- [Listed records]:
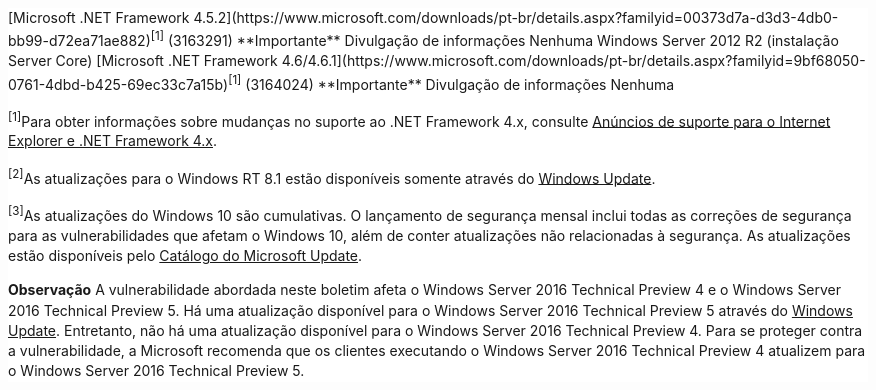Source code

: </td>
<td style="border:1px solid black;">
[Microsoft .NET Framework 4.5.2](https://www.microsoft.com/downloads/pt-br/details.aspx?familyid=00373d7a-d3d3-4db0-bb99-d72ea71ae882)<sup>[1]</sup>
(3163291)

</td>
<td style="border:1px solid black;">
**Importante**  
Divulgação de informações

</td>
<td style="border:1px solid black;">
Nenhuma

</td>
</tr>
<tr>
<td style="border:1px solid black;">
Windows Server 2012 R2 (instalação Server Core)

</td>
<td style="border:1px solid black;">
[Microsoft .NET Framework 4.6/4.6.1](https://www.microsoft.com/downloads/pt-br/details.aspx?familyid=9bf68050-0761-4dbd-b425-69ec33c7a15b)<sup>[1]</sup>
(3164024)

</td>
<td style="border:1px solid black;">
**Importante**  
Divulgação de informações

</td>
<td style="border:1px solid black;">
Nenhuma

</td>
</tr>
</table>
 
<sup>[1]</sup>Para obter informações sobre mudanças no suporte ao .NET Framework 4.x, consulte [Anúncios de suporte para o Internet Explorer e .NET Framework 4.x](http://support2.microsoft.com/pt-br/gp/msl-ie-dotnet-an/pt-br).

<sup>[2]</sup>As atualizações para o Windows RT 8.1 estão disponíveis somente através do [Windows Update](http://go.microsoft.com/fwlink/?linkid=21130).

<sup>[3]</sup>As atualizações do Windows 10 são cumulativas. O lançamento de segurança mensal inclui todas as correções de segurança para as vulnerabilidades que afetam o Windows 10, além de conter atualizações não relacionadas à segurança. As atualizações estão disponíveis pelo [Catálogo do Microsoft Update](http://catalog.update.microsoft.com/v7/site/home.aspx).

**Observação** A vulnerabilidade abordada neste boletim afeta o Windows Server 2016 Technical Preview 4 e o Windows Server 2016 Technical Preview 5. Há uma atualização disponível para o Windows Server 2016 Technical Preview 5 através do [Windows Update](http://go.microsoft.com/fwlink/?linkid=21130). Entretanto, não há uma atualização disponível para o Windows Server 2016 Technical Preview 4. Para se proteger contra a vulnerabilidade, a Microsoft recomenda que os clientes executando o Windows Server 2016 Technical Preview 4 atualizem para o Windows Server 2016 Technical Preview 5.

==

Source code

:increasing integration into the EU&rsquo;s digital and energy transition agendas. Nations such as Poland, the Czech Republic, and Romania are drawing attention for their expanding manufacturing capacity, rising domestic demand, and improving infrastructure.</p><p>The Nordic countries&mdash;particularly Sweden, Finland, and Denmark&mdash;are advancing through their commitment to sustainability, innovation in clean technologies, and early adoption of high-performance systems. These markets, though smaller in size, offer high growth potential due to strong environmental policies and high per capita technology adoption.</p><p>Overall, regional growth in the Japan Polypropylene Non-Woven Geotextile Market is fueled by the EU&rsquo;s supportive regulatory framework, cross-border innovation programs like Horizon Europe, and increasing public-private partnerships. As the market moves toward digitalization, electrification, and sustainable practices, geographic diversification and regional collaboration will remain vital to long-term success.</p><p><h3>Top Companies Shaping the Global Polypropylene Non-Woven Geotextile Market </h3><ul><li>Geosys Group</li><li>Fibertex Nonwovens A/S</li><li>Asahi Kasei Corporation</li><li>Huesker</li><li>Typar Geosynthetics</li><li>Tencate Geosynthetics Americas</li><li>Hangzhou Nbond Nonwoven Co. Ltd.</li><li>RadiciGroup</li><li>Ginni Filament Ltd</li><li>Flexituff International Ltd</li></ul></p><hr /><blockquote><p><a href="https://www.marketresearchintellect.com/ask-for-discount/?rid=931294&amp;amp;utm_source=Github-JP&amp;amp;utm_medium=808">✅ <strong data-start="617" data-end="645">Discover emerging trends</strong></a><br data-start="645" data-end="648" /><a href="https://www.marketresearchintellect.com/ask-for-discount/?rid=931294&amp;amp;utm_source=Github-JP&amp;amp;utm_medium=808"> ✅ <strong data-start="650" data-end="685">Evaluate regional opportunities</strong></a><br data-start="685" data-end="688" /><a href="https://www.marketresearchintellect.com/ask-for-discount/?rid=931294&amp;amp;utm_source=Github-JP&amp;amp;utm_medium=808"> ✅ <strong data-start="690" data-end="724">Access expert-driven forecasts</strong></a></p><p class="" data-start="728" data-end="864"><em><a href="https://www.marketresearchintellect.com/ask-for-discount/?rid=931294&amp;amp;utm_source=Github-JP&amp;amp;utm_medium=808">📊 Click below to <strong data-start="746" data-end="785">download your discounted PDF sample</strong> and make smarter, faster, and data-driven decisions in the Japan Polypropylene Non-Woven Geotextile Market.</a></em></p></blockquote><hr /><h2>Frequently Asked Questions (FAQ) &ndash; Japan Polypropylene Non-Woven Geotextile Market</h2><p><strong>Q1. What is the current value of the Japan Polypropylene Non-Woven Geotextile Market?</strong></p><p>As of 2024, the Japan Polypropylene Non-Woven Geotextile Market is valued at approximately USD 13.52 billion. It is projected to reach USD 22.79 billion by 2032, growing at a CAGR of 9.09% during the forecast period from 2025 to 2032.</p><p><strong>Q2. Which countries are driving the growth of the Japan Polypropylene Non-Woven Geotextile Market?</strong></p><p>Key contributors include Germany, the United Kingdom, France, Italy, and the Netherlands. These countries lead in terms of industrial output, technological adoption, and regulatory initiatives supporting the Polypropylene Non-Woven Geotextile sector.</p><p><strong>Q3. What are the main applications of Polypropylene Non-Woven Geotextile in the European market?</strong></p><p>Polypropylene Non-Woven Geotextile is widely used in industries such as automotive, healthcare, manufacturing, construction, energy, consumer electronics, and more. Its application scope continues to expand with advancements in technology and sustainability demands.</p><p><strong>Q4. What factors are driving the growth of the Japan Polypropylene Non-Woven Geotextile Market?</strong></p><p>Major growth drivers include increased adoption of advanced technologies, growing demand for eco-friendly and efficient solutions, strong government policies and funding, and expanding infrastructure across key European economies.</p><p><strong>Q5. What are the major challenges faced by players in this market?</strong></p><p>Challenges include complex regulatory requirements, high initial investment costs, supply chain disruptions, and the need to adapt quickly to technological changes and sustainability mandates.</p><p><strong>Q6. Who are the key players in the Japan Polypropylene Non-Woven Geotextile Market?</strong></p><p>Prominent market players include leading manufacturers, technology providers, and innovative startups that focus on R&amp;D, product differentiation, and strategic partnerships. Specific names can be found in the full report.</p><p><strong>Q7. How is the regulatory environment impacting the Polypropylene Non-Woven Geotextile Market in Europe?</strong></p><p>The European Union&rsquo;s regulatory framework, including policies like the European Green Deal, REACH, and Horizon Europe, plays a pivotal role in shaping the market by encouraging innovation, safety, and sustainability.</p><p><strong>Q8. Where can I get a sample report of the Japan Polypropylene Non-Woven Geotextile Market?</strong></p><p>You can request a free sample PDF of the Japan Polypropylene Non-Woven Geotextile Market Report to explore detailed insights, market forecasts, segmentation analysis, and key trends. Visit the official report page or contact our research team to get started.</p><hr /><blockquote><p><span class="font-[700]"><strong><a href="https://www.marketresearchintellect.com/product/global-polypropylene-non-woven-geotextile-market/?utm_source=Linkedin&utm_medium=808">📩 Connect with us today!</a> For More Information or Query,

- [Instructions to follow]: State how many lines in the records above contain the word "familyid". Write the number alone.

- [Task solution]: 2